The killers(1946) * USA

          También conocida como:
                    - "Los asesinos" (Hispanoamérica)

Duración: 103 min.

Música: Miklós Rózsa

Fotografía: Elwood Bredell

Guion: : Anthony Veiller, (Richard Brooks, John Huston - No acreditados) (Cuento: Ernest Hemingway) (Cuento: Ernest Hemingway)

Dirección: Robert Siodmak

Intérpretes: Burt Lancaster (Pete Lund / Ole Anderson "el Sueco"), Ava Gardner (Kitty Collins), Edmond O'Brien (Jim Reardon), Albert Dekker ("Big Jim" Colfax), Sam Levene (Teniente Sam Lubinsky), Vince Barnett (Charleston), Virginia Christine (Lilly Harmon Lubinsky), Jack Lambert ("Dum-Dum" Clarke), Donald MacBride (R.S. Kenyon), Jeff Corey ("Blinky" Franklin).

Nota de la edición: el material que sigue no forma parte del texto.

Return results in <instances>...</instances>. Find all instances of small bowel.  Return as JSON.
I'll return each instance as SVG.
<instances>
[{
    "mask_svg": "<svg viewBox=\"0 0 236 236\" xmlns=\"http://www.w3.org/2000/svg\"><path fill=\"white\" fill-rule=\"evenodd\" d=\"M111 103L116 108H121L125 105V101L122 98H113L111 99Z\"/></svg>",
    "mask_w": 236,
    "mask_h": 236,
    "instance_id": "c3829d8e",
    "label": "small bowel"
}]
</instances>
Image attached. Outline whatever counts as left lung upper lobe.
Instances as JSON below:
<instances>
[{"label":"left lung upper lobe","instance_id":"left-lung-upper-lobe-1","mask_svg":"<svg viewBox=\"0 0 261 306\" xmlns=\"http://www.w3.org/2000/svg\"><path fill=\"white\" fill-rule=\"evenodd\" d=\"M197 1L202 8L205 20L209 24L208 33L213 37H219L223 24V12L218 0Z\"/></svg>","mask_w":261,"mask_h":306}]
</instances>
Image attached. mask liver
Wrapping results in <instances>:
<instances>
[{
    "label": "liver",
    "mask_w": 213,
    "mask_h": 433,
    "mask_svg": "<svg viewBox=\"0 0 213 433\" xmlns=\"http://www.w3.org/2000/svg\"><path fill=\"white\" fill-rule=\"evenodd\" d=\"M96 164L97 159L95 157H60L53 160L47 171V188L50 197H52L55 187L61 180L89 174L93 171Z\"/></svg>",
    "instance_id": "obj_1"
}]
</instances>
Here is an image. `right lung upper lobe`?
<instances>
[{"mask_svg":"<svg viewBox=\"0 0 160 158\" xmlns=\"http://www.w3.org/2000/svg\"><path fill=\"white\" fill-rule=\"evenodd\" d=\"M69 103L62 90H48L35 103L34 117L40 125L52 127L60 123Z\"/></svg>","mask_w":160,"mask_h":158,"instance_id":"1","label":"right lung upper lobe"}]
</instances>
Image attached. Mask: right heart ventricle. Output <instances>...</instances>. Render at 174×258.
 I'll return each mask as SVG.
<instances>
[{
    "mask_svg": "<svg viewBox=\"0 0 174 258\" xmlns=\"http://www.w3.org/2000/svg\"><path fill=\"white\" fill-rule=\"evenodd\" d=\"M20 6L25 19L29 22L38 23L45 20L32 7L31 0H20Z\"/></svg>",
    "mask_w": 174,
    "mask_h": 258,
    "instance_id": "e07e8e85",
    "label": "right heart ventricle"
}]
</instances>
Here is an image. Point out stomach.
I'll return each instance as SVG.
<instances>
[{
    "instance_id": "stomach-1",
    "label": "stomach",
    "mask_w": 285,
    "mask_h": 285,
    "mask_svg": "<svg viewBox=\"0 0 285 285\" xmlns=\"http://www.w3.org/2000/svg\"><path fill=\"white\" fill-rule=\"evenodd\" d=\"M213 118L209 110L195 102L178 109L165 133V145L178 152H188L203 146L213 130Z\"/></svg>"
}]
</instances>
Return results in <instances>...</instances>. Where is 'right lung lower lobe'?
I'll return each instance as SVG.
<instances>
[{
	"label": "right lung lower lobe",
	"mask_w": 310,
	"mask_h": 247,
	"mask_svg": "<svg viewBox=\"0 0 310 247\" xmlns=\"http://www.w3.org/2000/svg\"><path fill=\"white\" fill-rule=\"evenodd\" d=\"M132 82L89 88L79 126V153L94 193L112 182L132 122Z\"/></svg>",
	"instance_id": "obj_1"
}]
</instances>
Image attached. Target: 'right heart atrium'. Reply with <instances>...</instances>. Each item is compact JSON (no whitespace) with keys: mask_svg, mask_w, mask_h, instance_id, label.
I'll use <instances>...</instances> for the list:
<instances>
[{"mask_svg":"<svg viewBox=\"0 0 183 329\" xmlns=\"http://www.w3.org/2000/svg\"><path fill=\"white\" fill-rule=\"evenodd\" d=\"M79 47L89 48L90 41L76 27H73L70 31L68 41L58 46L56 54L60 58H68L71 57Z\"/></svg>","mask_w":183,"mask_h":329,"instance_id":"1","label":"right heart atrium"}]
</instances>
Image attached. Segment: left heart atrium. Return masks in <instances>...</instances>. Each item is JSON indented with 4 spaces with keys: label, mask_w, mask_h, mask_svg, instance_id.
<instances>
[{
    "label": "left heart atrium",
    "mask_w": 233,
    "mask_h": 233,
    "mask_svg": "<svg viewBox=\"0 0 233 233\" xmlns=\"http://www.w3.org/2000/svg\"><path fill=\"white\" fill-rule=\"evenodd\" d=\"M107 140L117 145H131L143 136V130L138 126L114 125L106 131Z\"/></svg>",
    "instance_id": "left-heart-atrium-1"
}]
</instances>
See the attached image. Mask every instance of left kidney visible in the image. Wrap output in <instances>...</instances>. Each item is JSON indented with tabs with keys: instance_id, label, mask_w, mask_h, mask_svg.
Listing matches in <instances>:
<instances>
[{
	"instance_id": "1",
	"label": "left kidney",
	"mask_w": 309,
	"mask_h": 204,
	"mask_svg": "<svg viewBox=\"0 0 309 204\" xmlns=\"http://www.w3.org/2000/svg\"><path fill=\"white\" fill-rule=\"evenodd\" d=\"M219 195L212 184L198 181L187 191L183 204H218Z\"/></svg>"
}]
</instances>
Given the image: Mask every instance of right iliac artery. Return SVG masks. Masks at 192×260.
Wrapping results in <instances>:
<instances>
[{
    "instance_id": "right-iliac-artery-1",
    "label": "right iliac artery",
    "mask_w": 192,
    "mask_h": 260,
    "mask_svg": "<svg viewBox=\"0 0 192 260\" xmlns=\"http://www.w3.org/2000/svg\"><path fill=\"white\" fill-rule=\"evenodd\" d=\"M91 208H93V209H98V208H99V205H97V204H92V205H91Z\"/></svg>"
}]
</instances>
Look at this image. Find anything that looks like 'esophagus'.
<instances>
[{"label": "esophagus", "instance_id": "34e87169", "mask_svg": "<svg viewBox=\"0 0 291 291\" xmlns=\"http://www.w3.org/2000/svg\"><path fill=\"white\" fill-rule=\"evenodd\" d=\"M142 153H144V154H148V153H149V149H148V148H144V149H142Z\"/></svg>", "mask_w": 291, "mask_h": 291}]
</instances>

Un coche avanza a toda velocidad de noche, iluminando sus faros un cartel con el nombre de la población a la que llegan, Brentwood, en New Jersey.

Sus ocupantes, dos hombres, echan un vistazo a la estación de servicio del pueblo, yendo luego hasta Henry's Diner, donde piden la carta, advirtiéndoles el camarero que algunas cosas solo las sirven a partir de las 6 para la cena y aún falta 10 minutos, no sirviendo tampoco alcohol de alta graduación.

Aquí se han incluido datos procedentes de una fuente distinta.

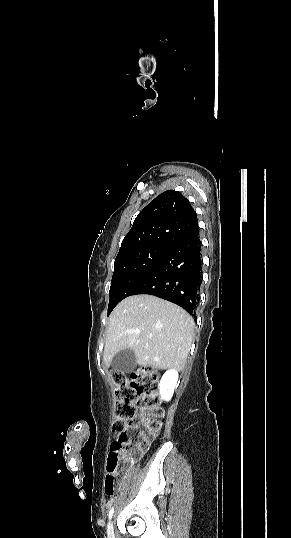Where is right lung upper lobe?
<instances>
[{"mask_svg": "<svg viewBox=\"0 0 291 538\" xmlns=\"http://www.w3.org/2000/svg\"><path fill=\"white\" fill-rule=\"evenodd\" d=\"M198 231L197 214L188 199L167 190L138 214L118 255L148 245L173 247Z\"/></svg>", "mask_w": 291, "mask_h": 538, "instance_id": "obj_1", "label": "right lung upper lobe"}]
</instances>
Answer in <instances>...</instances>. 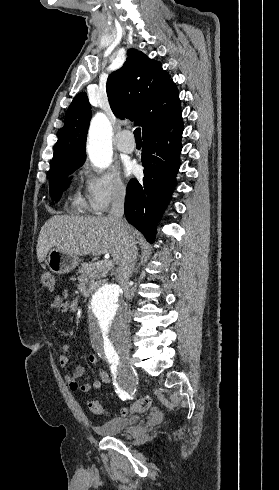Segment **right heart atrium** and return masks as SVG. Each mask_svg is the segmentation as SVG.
I'll return each mask as SVG.
<instances>
[{
	"mask_svg": "<svg viewBox=\"0 0 279 490\" xmlns=\"http://www.w3.org/2000/svg\"><path fill=\"white\" fill-rule=\"evenodd\" d=\"M84 188V208L92 216L103 215L113 203L121 201L127 192L126 184L113 170L95 171L86 165L80 171Z\"/></svg>",
	"mask_w": 279,
	"mask_h": 490,
	"instance_id": "1",
	"label": "right heart atrium"
}]
</instances>
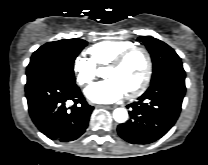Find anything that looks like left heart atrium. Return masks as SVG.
Returning <instances> with one entry per match:
<instances>
[{
  "mask_svg": "<svg viewBox=\"0 0 208 165\" xmlns=\"http://www.w3.org/2000/svg\"><path fill=\"white\" fill-rule=\"evenodd\" d=\"M125 93L121 84L113 78L94 83L86 90L88 99L95 103H112L121 99Z\"/></svg>",
  "mask_w": 208,
  "mask_h": 165,
  "instance_id": "left-heart-atrium-1",
  "label": "left heart atrium"
}]
</instances>
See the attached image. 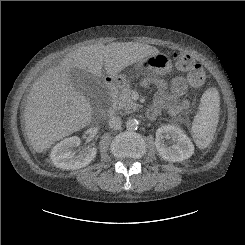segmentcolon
<instances>
[{
	"instance_id": "colon-1",
	"label": "colon",
	"mask_w": 245,
	"mask_h": 245,
	"mask_svg": "<svg viewBox=\"0 0 245 245\" xmlns=\"http://www.w3.org/2000/svg\"><path fill=\"white\" fill-rule=\"evenodd\" d=\"M174 60L179 70L187 72L188 85L193 91L205 83L206 73L202 65L196 63L189 53L175 52Z\"/></svg>"
}]
</instances>
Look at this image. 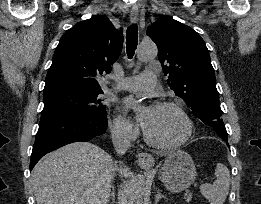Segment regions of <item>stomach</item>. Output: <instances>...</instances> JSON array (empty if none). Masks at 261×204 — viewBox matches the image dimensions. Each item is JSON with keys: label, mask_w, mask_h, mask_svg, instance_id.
I'll return each instance as SVG.
<instances>
[{"label": "stomach", "mask_w": 261, "mask_h": 204, "mask_svg": "<svg viewBox=\"0 0 261 204\" xmlns=\"http://www.w3.org/2000/svg\"><path fill=\"white\" fill-rule=\"evenodd\" d=\"M196 178L193 159L185 151L171 152L159 171V179L171 192H181Z\"/></svg>", "instance_id": "1"}]
</instances>
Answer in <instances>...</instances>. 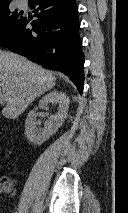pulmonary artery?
<instances>
[{
  "label": "pulmonary artery",
  "mask_w": 128,
  "mask_h": 213,
  "mask_svg": "<svg viewBox=\"0 0 128 213\" xmlns=\"http://www.w3.org/2000/svg\"><path fill=\"white\" fill-rule=\"evenodd\" d=\"M18 6L22 9L27 7V0H18Z\"/></svg>",
  "instance_id": "1"
}]
</instances>
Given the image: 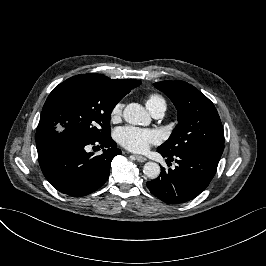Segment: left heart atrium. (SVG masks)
<instances>
[{
    "label": "left heart atrium",
    "instance_id": "1",
    "mask_svg": "<svg viewBox=\"0 0 266 266\" xmlns=\"http://www.w3.org/2000/svg\"><path fill=\"white\" fill-rule=\"evenodd\" d=\"M115 138L120 145L133 152H145L161 140V134L155 129L135 126H123L116 129Z\"/></svg>",
    "mask_w": 266,
    "mask_h": 266
}]
</instances>
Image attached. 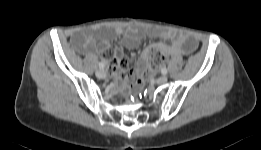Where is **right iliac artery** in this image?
Segmentation results:
<instances>
[{
  "label": "right iliac artery",
  "instance_id": "1",
  "mask_svg": "<svg viewBox=\"0 0 261 150\" xmlns=\"http://www.w3.org/2000/svg\"><path fill=\"white\" fill-rule=\"evenodd\" d=\"M99 67H100L101 69H103V68L105 67L104 63L100 62V63H99Z\"/></svg>",
  "mask_w": 261,
  "mask_h": 150
}]
</instances>
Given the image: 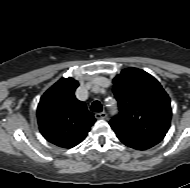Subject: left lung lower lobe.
I'll list each match as a JSON object with an SVG mask.
<instances>
[{"label": "left lung lower lobe", "instance_id": "0a47b994", "mask_svg": "<svg viewBox=\"0 0 190 188\" xmlns=\"http://www.w3.org/2000/svg\"><path fill=\"white\" fill-rule=\"evenodd\" d=\"M110 126L121 142L137 150L149 149L162 141L165 136L157 133L134 130L114 123L110 124Z\"/></svg>", "mask_w": 190, "mask_h": 188}]
</instances>
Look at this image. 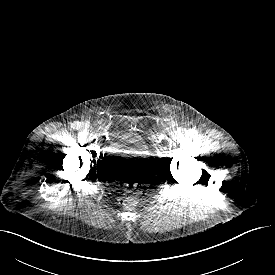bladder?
I'll list each match as a JSON object with an SVG mask.
<instances>
[{
    "mask_svg": "<svg viewBox=\"0 0 275 275\" xmlns=\"http://www.w3.org/2000/svg\"><path fill=\"white\" fill-rule=\"evenodd\" d=\"M158 146L152 136L125 130L115 136L105 160L107 172L114 178L140 180L154 171Z\"/></svg>",
    "mask_w": 275,
    "mask_h": 275,
    "instance_id": "31cf9c89",
    "label": "bladder"
}]
</instances>
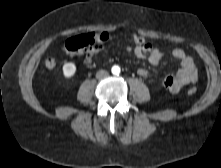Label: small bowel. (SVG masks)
<instances>
[{"label": "small bowel", "mask_w": 221, "mask_h": 168, "mask_svg": "<svg viewBox=\"0 0 221 168\" xmlns=\"http://www.w3.org/2000/svg\"><path fill=\"white\" fill-rule=\"evenodd\" d=\"M100 49L101 47H96L89 52L85 57V63L90 64L93 55ZM126 50L134 53L137 58L147 59L153 66H158L161 60L166 56L164 52L149 42L145 47L127 46ZM169 55L179 62L180 68L176 73L164 79L163 86L171 93H178L185 85L197 81L198 69L193 58L187 55L182 49H173L169 52ZM137 74L144 79L150 77V72L146 68H139Z\"/></svg>", "instance_id": "c3829d8e"}]
</instances>
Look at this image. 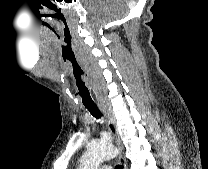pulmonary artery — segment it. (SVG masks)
Wrapping results in <instances>:
<instances>
[{
    "instance_id": "obj_1",
    "label": "pulmonary artery",
    "mask_w": 208,
    "mask_h": 169,
    "mask_svg": "<svg viewBox=\"0 0 208 169\" xmlns=\"http://www.w3.org/2000/svg\"><path fill=\"white\" fill-rule=\"evenodd\" d=\"M101 169H112L109 165L103 164L100 166Z\"/></svg>"
}]
</instances>
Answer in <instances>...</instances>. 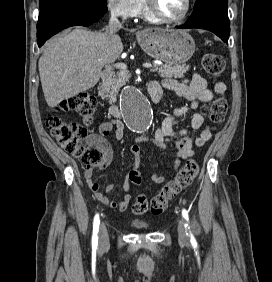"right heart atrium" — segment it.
<instances>
[{"mask_svg": "<svg viewBox=\"0 0 272 282\" xmlns=\"http://www.w3.org/2000/svg\"><path fill=\"white\" fill-rule=\"evenodd\" d=\"M107 6L113 16L127 19L141 9V0H107Z\"/></svg>", "mask_w": 272, "mask_h": 282, "instance_id": "obj_1", "label": "right heart atrium"}]
</instances>
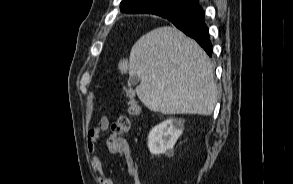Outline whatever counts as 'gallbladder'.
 <instances>
[{
  "mask_svg": "<svg viewBox=\"0 0 293 184\" xmlns=\"http://www.w3.org/2000/svg\"><path fill=\"white\" fill-rule=\"evenodd\" d=\"M139 77L137 76V75H133V76H131L130 78H129V85L130 86H135V85H137L138 84V82H139Z\"/></svg>",
  "mask_w": 293,
  "mask_h": 184,
  "instance_id": "obj_1",
  "label": "gallbladder"
}]
</instances>
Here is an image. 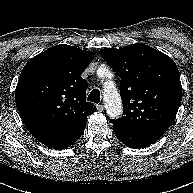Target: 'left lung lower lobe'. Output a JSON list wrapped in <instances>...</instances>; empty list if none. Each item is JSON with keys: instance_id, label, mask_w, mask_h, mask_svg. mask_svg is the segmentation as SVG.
I'll use <instances>...</instances> for the list:
<instances>
[{"instance_id": "obj_1", "label": "left lung lower lobe", "mask_w": 193, "mask_h": 193, "mask_svg": "<svg viewBox=\"0 0 193 193\" xmlns=\"http://www.w3.org/2000/svg\"><path fill=\"white\" fill-rule=\"evenodd\" d=\"M114 133L123 144L134 149L145 148L163 135L157 131L130 132L117 127H114Z\"/></svg>"}]
</instances>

Los forasteros se muestran poco respetuosos con él y afirman que su pueblo es muy aburrido, tras lo que le piden al único cliente del local, Nick Adams, que vaya hasta la cocina, donde uno de los forasteros lo ata junto al cocinero mientras el otro le dice al camarero que si llega alguien le diga que el cocinero tuvo que salir, tras mostrarle su arma y explicarle que han ido a ese pueblo para matar al Sueco, que trabaja en la gasolinera, y al que ellos conocen como Pete Lund, por encargo de un amigo.

Ellos saben que Lund va a cenar allí cada tarde a las 6, y el camarero les dice que ya no lo hará, pues siempre llega un poco antes.

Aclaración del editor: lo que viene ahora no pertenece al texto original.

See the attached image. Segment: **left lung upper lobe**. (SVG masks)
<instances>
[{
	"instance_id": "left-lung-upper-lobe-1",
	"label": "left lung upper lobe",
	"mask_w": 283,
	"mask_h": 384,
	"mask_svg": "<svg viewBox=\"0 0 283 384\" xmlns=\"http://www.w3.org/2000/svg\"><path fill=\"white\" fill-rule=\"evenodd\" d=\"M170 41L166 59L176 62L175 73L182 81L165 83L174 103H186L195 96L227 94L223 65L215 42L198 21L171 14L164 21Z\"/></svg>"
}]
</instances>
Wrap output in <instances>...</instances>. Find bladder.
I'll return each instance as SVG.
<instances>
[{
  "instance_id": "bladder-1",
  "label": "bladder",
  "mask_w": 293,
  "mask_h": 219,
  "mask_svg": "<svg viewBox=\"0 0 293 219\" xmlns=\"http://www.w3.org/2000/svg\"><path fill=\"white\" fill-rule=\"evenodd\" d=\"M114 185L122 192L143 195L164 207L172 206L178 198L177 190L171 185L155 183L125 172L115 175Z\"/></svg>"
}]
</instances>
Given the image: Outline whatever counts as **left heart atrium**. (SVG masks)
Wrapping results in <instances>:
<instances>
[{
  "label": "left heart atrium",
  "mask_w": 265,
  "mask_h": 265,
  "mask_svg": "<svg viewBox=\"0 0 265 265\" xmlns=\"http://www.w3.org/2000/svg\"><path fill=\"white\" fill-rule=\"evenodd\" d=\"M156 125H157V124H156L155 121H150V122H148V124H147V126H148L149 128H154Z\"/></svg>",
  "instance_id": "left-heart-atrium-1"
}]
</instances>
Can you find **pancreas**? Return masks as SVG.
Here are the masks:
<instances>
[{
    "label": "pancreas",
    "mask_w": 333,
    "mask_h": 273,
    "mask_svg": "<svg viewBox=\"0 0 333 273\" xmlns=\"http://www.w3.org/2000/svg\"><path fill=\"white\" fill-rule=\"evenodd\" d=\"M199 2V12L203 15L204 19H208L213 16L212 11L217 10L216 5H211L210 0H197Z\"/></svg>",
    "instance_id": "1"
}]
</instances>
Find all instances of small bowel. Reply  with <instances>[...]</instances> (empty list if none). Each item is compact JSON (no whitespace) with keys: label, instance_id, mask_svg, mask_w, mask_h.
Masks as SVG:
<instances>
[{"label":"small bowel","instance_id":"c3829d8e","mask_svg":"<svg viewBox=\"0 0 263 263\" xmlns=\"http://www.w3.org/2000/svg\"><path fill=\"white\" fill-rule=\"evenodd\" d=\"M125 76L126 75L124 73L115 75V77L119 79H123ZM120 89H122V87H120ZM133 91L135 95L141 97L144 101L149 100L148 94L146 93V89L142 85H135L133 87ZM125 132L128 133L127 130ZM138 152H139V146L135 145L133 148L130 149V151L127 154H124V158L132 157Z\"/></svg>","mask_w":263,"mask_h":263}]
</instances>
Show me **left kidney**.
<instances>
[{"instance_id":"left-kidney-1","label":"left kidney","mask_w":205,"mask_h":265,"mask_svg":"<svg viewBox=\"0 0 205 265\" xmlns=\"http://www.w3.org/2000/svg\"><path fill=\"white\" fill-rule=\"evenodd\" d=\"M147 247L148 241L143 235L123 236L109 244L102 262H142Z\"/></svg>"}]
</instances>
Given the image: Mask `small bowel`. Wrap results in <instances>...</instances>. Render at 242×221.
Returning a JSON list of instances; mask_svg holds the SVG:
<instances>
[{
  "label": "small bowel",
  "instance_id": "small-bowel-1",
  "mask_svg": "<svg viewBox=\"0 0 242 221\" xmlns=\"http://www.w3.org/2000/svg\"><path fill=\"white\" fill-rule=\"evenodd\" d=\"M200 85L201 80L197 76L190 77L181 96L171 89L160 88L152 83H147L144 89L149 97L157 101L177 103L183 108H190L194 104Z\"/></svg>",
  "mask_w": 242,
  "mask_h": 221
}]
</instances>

Los dos matones, al ver que en efecto no irá, deciden marcharse, dejando a Nick y a Sam, el cocinero atados y amordazados en la cocina.

El camarero, tras desatarlos, le pide a Nick que avise al Sueco de que van a matarlo antes de que encuentren su casa, lo que Nick hace, atajando y saltando vallas para llegar antes de que lo hagan los matones.

Pero el Sueco, aunque se lo agradece, le dice que no serviría de nada avisar a la policía, pues está cansado de escapar, contándole que quieren matarlo por algo malo que hizo en cierta ocasión, no moviéndose, de hecho, de la cama, desde donde unos minutos más tarde escucha a los dos tipos acercándose a su puerta, no haciendo nada cuando la abren y disparan contra él.

El comisario local habla con Jim Reardon, agente de seguros de Atlantic Casualty & Insurance Company, asegurando que la captura de los asesinos es cosa de la policía estatal, ya que ni el asesinado ni los asesinos eran de la localidad, examinando entretanto las pertenencias de Lund, entre las que está el seguro y un pañuelo verde con un harpa, que Reardon se llevará.

Tampoco conocen a la beneficiaria de su póliza, pues solo saben que el Sueco llegó un año atrás y vivía en una pensión y era un tipo solitario que no recibía correo.

En la comisaría declara también Nick, que dice que Lund era un buen compañero, encargándose él de acompañar a Reardon al depósito de cadáveres, donde le explica al forense que la compañía petrolífera Tri-State Oil Co. tenía un seguro colectivo para sus trabajadores y Lund era uno de ellos y por eso investiga su muerte.

El forense le cuenta que tenía 8 heridas de bala que casi lo parten en dos, observando Reardon unas heridas en sus manos.

Nick cuenta que el Sueco cenaba siempre en el restaurante, hasta que unos días antes decidió quedarse en casa porque no se sentía bien.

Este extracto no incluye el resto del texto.